Nitekim bir isyâncı, intikam hırsı ile,
Ve hazreti Osmân’a olan düşmanlığıyle,
Doğruca hânesine gitti o Halîfenin.
Girip, her tarafına göz gezdirdi hânenin.
Maksadı, eşyâsına vermekti zarar, ziyân.
O esnâda köşede bir “Asâ” gördü o an.
O Server, bu asâ’yı kullanıp sonra yine,
Hediye etmişlerdi Osmân-ı zinnûreyn’e.
Bu asâ’yı görünce, gidip aldı o bedbaht.
Dizine karşı verip, kırmayı etti murâd.
Ve lâkin başkaları, onu îkâz ettiler.
(Resûl’ün asâsıdır, sakın kırma!) dediler.
O yine bu asâ’yı, karşı verip dizine,
Ona düşmanlığından, sonunda kırdı yine.
Ve lâkin o dizinde, geçmeden fazla zaman,
“Şirpençe” hastalığı zuhûr etti sonradan.

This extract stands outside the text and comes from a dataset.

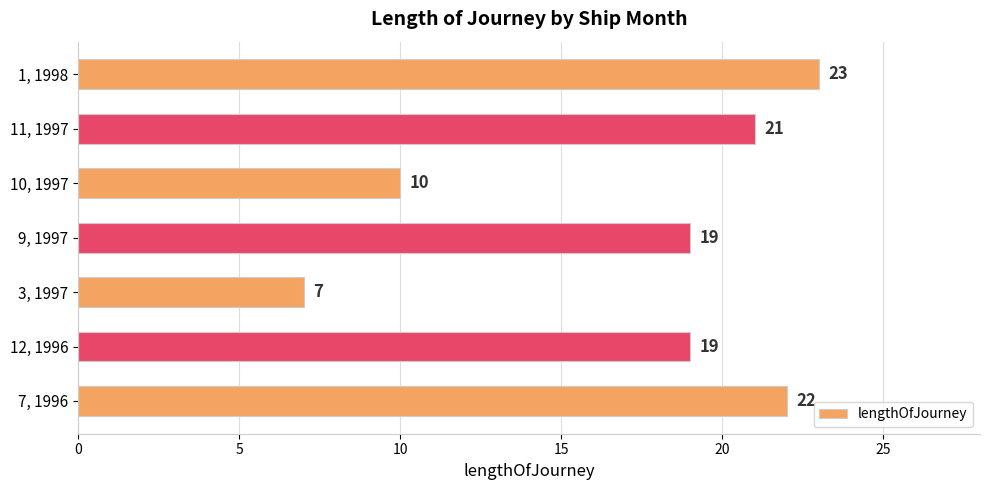

The value at 10, 1997 is 10. True or false?

True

Bu dertten çok ızdırâb ve acı çekti gâyet.
Ve aynı hastalıktan, ölüp gitti nihâyet.
“Ebû Katâde“nin de, Uhud cenginde yine,
Gözü çıkıp düşmüştü, yanağı üzerine.
Onu, o vaziyette Resûl’e ilettiler.
Onun çıkan gözünü, tutup aldı o Server.
Ve mübârek eliyle yerleştirip yerine,
Buyurdu ki: (Yâ rabbî, şifâ ver bu gözüne.)
Duâ bereketiyle o anda gözü gördü.
Hattâ diğer gözünden, daha iyi görürdü.